* _Exercise_: Wherever the string "δορυφόροι" turns up in the data, copy the whole line.

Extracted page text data
○ ○ ○

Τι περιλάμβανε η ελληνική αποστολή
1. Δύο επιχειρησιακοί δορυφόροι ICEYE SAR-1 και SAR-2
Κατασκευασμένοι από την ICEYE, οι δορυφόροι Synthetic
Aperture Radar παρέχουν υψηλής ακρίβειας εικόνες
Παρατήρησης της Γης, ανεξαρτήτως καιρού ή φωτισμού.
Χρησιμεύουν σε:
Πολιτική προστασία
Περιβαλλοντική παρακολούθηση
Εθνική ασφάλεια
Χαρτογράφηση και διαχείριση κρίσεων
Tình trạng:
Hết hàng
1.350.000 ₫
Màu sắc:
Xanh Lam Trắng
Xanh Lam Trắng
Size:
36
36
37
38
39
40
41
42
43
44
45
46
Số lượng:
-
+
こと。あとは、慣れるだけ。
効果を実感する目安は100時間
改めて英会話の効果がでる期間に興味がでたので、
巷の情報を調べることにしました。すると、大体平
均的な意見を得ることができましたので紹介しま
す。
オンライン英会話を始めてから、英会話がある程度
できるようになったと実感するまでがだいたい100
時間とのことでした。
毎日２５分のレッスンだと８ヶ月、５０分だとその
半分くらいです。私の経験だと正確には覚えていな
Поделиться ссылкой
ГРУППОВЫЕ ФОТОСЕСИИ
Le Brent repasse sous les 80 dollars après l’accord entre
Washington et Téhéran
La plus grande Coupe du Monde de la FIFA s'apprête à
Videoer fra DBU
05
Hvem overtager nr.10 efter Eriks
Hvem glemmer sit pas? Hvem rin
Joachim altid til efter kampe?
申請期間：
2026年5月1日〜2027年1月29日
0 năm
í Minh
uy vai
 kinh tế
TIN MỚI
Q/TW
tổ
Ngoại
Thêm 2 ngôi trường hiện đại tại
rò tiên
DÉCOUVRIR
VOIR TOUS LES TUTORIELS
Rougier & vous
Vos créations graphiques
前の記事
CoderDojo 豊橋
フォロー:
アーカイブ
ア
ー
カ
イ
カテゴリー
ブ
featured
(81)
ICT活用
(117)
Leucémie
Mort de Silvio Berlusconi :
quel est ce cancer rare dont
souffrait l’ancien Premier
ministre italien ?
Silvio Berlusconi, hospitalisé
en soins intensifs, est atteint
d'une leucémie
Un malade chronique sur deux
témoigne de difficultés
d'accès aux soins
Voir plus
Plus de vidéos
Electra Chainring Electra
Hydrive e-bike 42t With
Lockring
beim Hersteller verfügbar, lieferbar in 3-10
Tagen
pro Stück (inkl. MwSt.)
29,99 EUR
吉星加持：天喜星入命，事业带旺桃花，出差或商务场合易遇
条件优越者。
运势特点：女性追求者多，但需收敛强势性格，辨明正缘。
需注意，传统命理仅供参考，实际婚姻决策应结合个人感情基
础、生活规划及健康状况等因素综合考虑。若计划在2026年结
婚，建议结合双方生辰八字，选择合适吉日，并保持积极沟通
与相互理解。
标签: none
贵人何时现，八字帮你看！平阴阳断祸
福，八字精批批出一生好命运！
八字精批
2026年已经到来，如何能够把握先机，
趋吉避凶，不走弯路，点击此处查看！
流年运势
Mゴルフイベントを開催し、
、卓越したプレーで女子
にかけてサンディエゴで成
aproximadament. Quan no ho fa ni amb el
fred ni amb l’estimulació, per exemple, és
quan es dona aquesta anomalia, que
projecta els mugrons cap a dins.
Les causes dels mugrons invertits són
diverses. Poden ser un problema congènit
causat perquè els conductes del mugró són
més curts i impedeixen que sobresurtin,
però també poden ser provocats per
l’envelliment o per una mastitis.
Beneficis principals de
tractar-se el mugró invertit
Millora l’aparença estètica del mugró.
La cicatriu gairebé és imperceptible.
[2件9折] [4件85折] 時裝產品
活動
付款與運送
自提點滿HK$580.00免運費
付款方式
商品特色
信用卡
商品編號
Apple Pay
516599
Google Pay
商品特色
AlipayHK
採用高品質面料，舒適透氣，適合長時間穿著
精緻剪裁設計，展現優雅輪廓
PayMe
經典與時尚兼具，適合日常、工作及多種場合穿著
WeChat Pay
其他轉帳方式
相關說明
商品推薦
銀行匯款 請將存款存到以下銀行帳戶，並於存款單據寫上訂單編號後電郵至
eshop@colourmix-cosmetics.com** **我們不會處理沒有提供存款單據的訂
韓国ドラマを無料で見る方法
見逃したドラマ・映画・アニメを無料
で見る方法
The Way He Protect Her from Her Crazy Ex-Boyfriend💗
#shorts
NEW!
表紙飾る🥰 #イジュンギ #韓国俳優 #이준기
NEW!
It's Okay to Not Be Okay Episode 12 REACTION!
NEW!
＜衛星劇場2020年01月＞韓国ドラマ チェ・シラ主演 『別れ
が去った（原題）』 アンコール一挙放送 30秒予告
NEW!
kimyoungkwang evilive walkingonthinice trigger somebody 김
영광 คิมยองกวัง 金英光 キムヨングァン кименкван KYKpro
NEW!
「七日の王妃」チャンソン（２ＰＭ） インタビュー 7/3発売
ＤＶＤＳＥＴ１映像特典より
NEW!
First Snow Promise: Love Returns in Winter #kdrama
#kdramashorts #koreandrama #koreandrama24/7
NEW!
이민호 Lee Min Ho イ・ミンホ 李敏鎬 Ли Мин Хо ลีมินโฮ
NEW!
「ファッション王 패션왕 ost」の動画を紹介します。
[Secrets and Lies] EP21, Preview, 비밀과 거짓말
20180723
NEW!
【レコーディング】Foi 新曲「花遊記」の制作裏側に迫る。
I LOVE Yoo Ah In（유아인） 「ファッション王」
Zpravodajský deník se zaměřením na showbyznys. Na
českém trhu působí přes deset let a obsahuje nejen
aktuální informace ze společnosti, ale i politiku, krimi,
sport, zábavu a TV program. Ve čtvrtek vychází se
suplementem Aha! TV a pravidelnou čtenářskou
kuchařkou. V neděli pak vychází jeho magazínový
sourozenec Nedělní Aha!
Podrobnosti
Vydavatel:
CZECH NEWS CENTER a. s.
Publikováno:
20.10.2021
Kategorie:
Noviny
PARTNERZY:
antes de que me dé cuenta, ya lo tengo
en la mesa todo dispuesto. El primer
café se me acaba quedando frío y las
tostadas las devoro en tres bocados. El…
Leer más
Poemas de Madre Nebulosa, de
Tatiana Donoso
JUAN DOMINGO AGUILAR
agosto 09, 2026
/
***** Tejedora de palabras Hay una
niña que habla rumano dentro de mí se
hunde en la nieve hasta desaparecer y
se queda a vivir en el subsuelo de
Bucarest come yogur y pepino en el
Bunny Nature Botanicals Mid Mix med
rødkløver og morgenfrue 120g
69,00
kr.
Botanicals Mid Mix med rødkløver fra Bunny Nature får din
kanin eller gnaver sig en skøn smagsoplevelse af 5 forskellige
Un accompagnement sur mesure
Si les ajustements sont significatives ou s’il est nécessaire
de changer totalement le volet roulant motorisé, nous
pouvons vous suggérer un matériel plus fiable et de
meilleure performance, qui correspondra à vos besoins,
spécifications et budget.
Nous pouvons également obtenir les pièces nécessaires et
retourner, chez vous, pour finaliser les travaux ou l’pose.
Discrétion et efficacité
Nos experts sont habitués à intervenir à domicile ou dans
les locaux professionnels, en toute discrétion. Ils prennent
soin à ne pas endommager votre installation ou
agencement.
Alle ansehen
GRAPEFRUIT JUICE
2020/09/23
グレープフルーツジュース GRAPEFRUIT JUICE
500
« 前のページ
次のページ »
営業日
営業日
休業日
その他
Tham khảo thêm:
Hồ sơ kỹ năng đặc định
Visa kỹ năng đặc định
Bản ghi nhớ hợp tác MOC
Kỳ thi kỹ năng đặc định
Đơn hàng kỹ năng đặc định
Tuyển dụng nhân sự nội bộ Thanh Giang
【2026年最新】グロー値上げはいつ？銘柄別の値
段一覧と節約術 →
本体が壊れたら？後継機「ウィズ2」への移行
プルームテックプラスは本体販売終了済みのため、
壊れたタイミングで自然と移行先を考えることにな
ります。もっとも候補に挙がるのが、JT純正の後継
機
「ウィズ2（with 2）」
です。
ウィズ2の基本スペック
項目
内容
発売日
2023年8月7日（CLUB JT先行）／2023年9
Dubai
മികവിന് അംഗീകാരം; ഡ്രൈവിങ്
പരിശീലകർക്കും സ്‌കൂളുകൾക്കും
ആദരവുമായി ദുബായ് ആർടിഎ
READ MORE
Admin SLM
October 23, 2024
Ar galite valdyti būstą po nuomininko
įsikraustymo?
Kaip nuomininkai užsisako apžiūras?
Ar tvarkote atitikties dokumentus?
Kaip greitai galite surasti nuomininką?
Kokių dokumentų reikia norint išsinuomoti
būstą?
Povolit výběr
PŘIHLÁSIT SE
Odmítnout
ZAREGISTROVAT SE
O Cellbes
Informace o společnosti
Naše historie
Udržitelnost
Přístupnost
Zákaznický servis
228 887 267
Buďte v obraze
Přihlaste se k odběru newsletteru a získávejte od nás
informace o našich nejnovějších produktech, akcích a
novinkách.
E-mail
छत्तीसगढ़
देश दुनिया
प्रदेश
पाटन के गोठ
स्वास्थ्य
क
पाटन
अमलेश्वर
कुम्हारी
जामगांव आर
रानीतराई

○ ○ ○

* _Exercise solution_:
1. Δύο επιχειρησιακοί δορυφόροι ICEYE SAR-1 και SAR-2
Κατασκευασμένοι από την ICEYE, οι δορυφόροι Synthetic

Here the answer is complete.